This project supplies a better face landmark detector that is suitable for embedding devices: PFLD_GhostOne which is more suitable for edge computing. In most cases, its accuracy is better than the original PFLD model, and its speed is around 55% faster than the original PFLD model.
The proposed GhostOne module is show below: More details about GhostOne can be found on this blog
- Support training, testing and ONNX inference of PFLD_GhostOne model
- Support detecting 98 facial landmarks
- Support exporting to ONNX format
- Ubuntu 18.04
- Python 3.9
- Pytorch 1.11.0
- CUDA 11.3
Model input size is 112x112
Model | NME | OpenVino Latency(ms) | NCNN Latency(ms) | ONNX Model Size(MB) |
---|---|---|---|---|
PFLD | 0.05438 | 1.65(CPU) 2.78(GPU) | 5.4(CPU) 5.1(GPU) | 4.66 |
PFLD-GhostNet | 0.05347 | 1.79(CPU) 2.55(GPU) | 2.9(CPU) 5.3(GPU) | 3.09 |
PFLD-GhostNet-Slim | 0.05410 | 2.11(CPU) 2.54(GPU) | 2.7(CPU) 5.2(GPU) | 2.83 |
PFLD-GhostOne | 0.05207 | 1.79(CPU) 2.18(GPU) | 2.4(CPU) 5.0(GPU) | 2.71 |
The latency is the average time of running 1000 times on 11th Gen Intel(R) Core(TM) i5-11500
Model | Pretrained Model |
---|---|
PFLD | pfld_best.pth |
PFLD-GhostNet | pfld_ghostnet_best.pth |
PFLD-GhostNet-Slim | pfld_ghostnet_slim_best.pth |
PFLD-GhostOne | pfld_ghostone_best.pth |
Clone and install:
- git clone https://github.com/AnthonyF333/PFLD_GhostOne.git
- cd ./PFLD_GhostOne
- pip install -r requirement.txt
- Pytorch version 1.11.0 are needed.
- Codes are based on Python 3.9
Data:
- Download WFLW dataset:
- Move the WFLW.zip to ./data/ directory and unzip the WFLW.zip
- Run SetPreparation.py to generate the training and test data.

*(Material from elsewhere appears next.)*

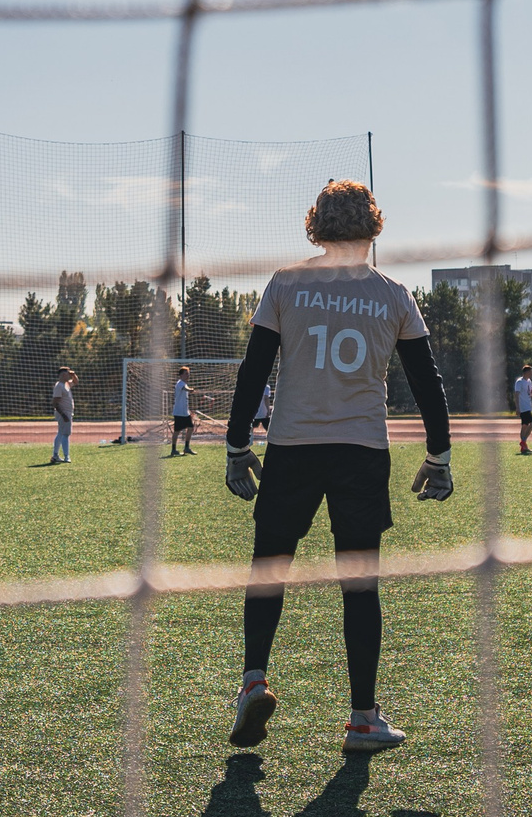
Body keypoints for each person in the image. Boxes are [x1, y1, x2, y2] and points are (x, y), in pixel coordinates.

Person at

- By default, it repeats 80 times for every image for augmentation, and save images in ./data/test_data_repeat80/ and ./data/train_data_repeat80/ directory.
Before training, check or modify network configuration (e.g. batch_size, epoch and steps etc..) in config.py.
- MODEL_TYPE: you can choose PFLD, PFLD_GhostNet or PFLD_GhostNet_Slim or PFLD_GhostOne for different network.
- TRAIN_DATA_PATH: the path of training data, by default it is ./data/train_data_repeat80/list.txt which is generate by SetPreparation.py.
- VAL_DATA_PATH: the path of validation data, by default it is ./data/test_data_repeat80/list.txt which is generate by SetPreparation.py.
After modify the configuration, run train.py to start training.
Modify the model_type and model_path in pytorch2onnx.py, and then run pytorch2onnx.py to generate the xxx.onnx file. It will optimize and simplify the ONNX file.
Before test the model, modify the configuration in onnx_inference.py, include the pfld_onnx_model, test_folder, save_result_folder etc. Then run onnx_inference.py to detect and align the images in the test_folder, and save results in save_result_folder directory.